Qué ha cambiado exactamente en enero de 2026

El cambio clave no es solo el porcentaje del arancel, sino su lógica: no se trata de un movimiento genérico contra toda la industria, sino de una medida selectiva que busca influir en tecnologías consideradas estratégicas. The Washington Post detalla que el esquema incorpora exenciones y condiciones específicas para determinados chips, dependiendo de su destino y uso.

En paralelo, el contexto internacional suma presión: Reuters ha informado de que China estaría preparando reglas para controlar cuántos chips avanzados pueden importar sus empresas, citando referencias a limitaciones que afectarían a modelos como el H200.

Por qué esto importa a IT (más allá de la política)

Para muchas organizaciones, los proyectos de IA ya estaban condicionados por tres factores: capacidad de cálculo, consumo energético y escalabilidad.

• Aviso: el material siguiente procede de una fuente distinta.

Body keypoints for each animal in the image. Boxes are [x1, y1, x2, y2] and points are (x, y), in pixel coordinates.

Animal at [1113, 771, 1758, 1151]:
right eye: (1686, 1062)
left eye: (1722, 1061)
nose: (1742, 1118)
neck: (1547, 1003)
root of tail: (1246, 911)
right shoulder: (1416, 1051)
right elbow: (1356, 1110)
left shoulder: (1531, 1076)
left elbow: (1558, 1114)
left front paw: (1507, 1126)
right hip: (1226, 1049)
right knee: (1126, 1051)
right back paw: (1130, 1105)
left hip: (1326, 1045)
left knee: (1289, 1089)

Ahora se suma un cuarto: riesgo comercial y regulatorio.

En la práctica, el impacto se nota en áreas muy concretas:

  • Coste total de infraestructura: si el hardware sube, el coste de entrenamiento y despliegue también.
  • Planificación de compras: los ciclos de adquisición se complican cuando el precio puede variar por decisiones regulatorias.
  • Negociación con proveedores: el margen de maniobra se estrecha cuando hay menos opciones equivalentes.

Esto afecta tanto a compañías con grandes centros de datos como a empresas medianas que dependen de integradores, cloud híbrida o partners especializados.

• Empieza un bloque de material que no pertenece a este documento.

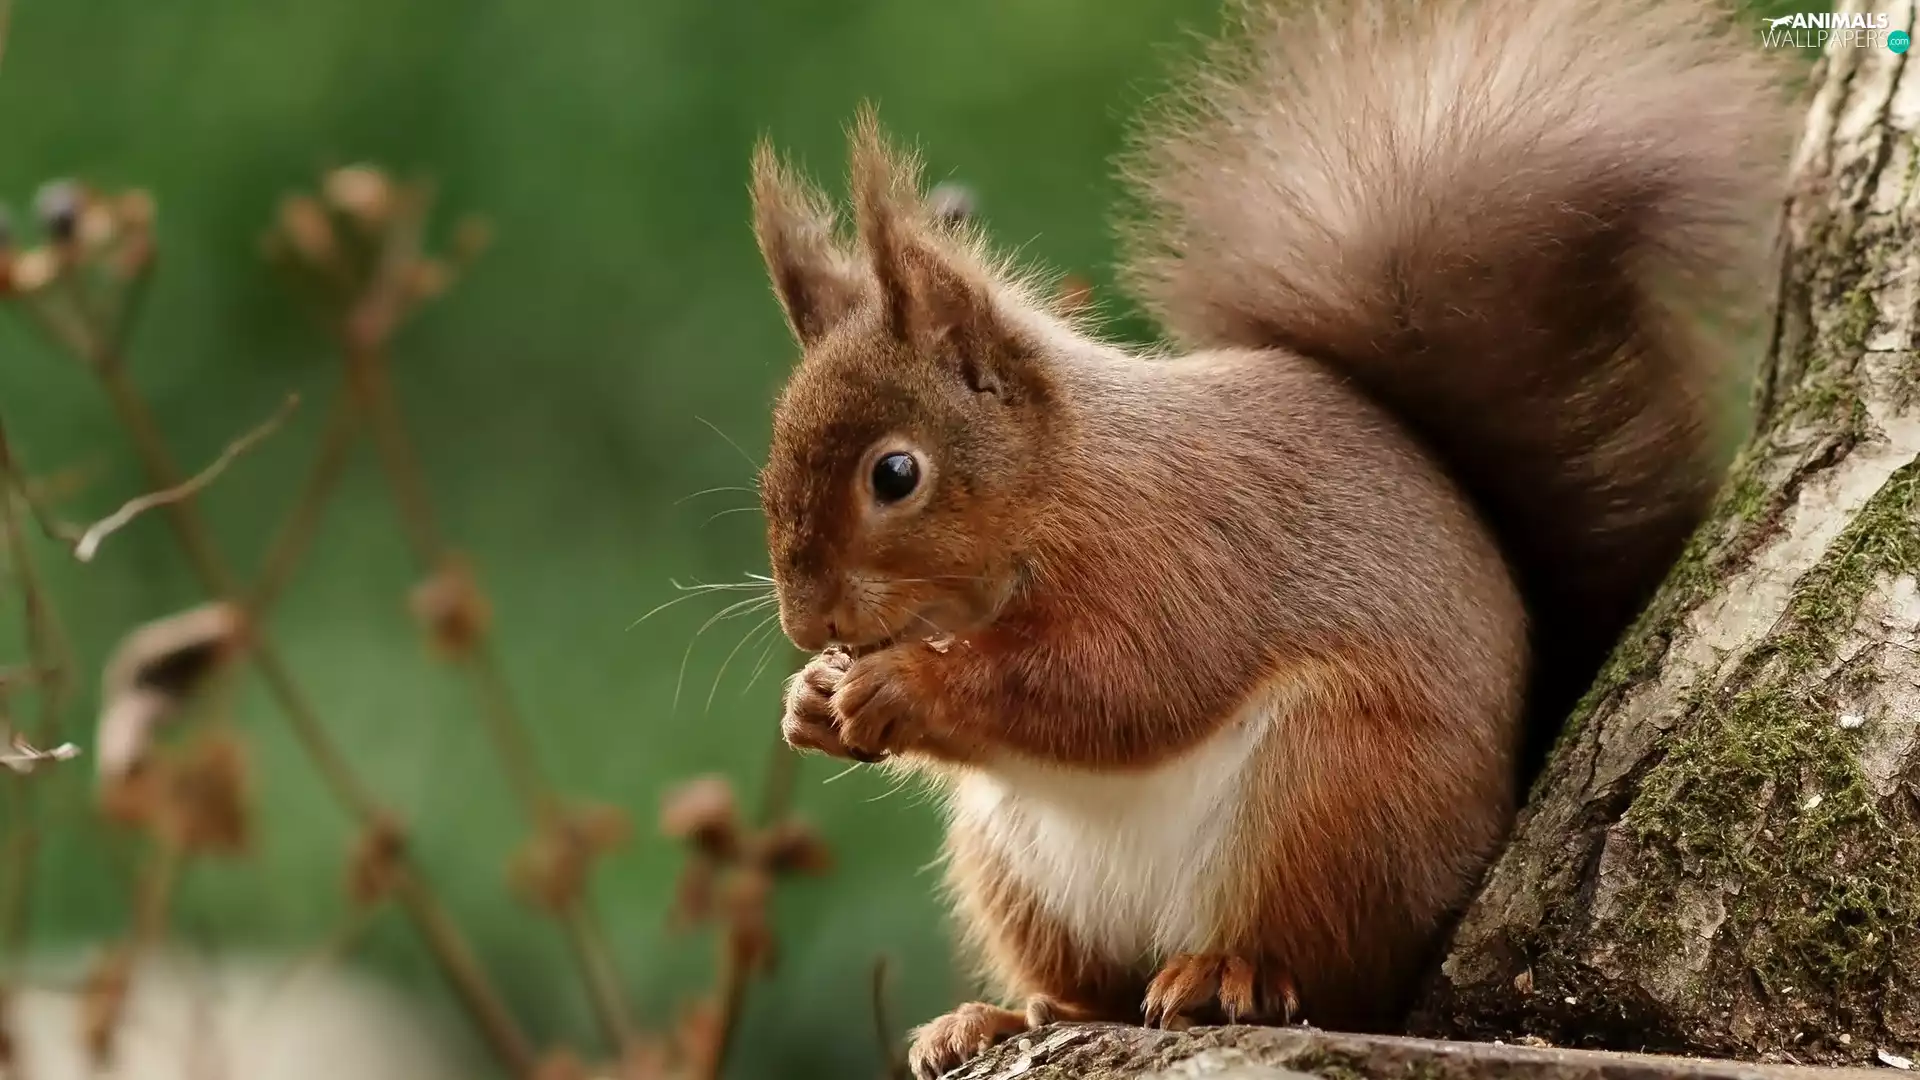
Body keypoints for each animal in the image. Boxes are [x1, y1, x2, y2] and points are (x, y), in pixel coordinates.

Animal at [747, 0, 1789, 1075]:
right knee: (1095, 991)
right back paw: (997, 1018)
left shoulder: (1174, 552)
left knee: (1323, 969)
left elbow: (1116, 686)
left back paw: (1224, 975)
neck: (1062, 481)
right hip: (1016, 868)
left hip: (1330, 795)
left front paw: (898, 686)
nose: (806, 623)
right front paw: (811, 701)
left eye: (895, 475)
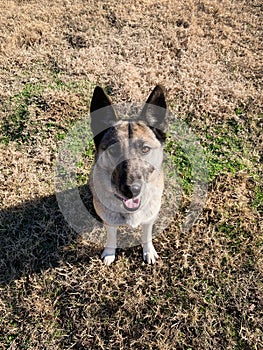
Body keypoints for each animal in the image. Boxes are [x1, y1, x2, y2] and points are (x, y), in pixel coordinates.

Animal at [89, 85, 168, 266]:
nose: (131, 190)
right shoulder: (110, 223)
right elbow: (111, 238)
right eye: (113, 150)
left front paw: (148, 251)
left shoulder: (149, 219)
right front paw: (110, 253)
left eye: (145, 149)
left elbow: (147, 236)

El efecto dominó: proveedores, plazos y arquitectura

Cuando hay presión sobre chips avanzados, el mercado suele desplazar demanda hacia alternativas o hacia otros canales de compra. Esto puede tensionar inventarios, encarecer contratos y, en algunos casos, obligar a repensar arquitecturas.

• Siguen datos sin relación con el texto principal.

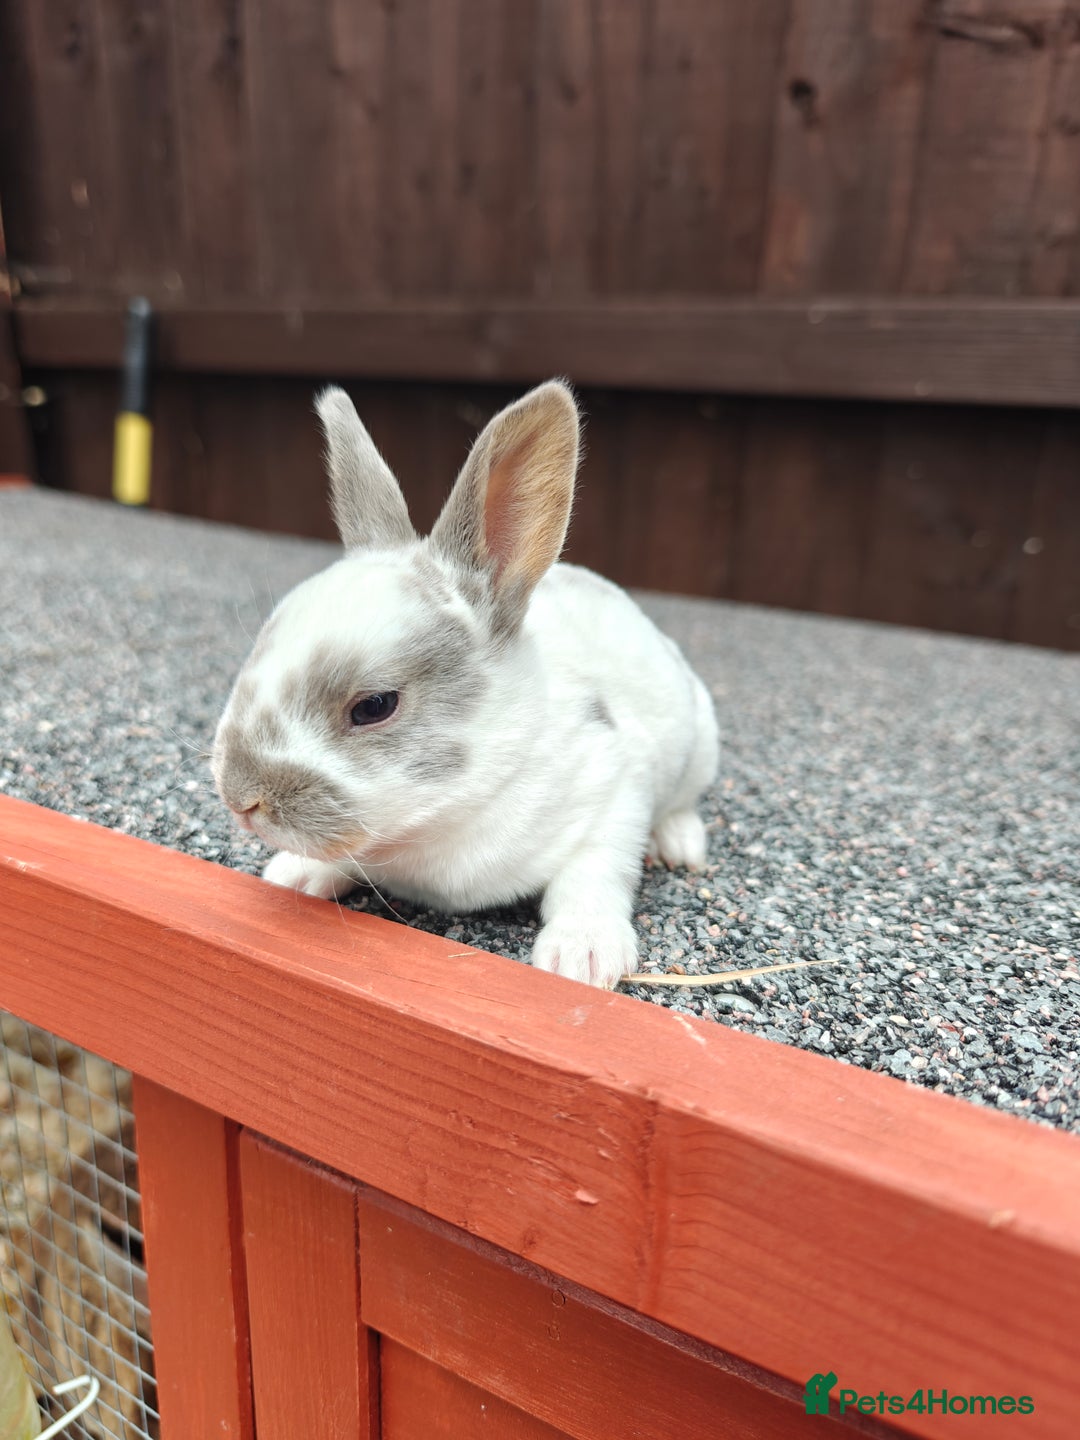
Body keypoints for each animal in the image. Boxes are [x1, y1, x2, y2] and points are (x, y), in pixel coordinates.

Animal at [211, 379, 719, 988]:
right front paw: (295, 875)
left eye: (374, 705)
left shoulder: (614, 798)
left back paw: (681, 846)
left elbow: (592, 878)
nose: (241, 799)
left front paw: (583, 958)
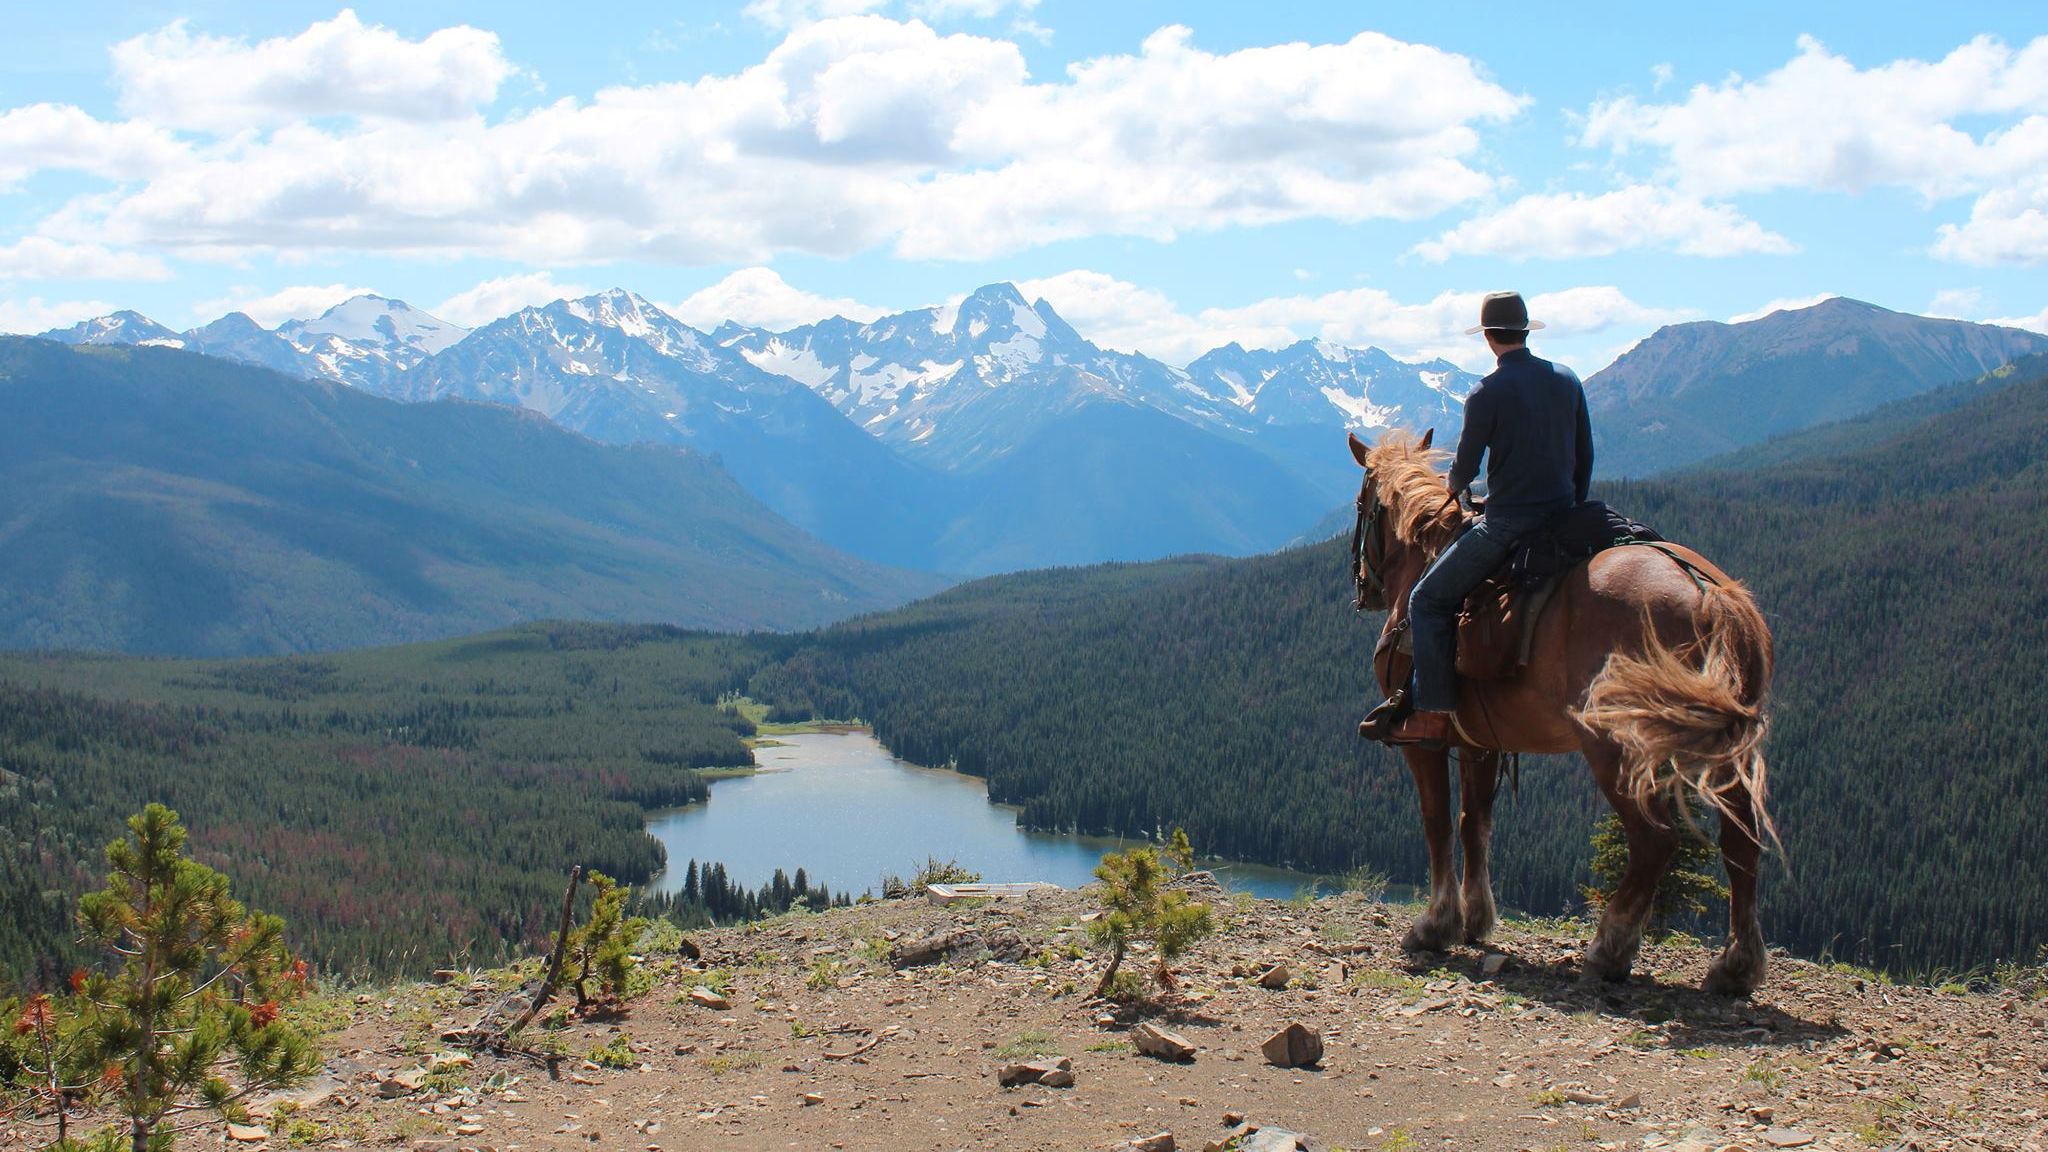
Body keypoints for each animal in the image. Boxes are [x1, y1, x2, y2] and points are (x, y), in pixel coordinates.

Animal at [1343, 426, 1777, 992]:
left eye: (1359, 504)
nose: (1361, 589)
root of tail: (1712, 596)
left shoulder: (1422, 741)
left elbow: (1436, 820)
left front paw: (1436, 925)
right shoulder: (1482, 741)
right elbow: (1474, 822)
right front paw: (1476, 920)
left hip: (1614, 749)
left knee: (1655, 840)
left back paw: (1610, 949)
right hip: (1725, 751)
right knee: (1740, 840)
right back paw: (1735, 966)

En términos de estrategia IT, esto impulsa decisiones como:

  • Ajustar el mix entre on-premise y cloud
  • Priorizar cargas de trabajo y evitar consumo de GPU “por defecto”
  • Diseñar proyectos con mayor control del coste por uso
  • Aumentar la diversificación tecnológica para no depender de un único suministro

El grado en que estos aranceles se trasladarán a precios finales para empresas fuera de EE. UU. puede variar según contratos, canal de distribución y ubicación de la compra, por lo que conviene revisarlo caso por caso.

La nueva prioridad: resiliencia tecnológica para IA

Hasta ahora, muchas estrategias de IA se enfocaban en modelos, datos y talento. En 2026, se suma una realidad: sin control de la cadena de suministro, los planes pueden volverse frágiles.

La “guerra del chip” ya no es solo una historia de gobiernos y fabricantes. Es un factor que condiciona la capacidad de competir, porque afecta a lo que IT puede desplegar, cuánto cuesta y con qué previsibilidad.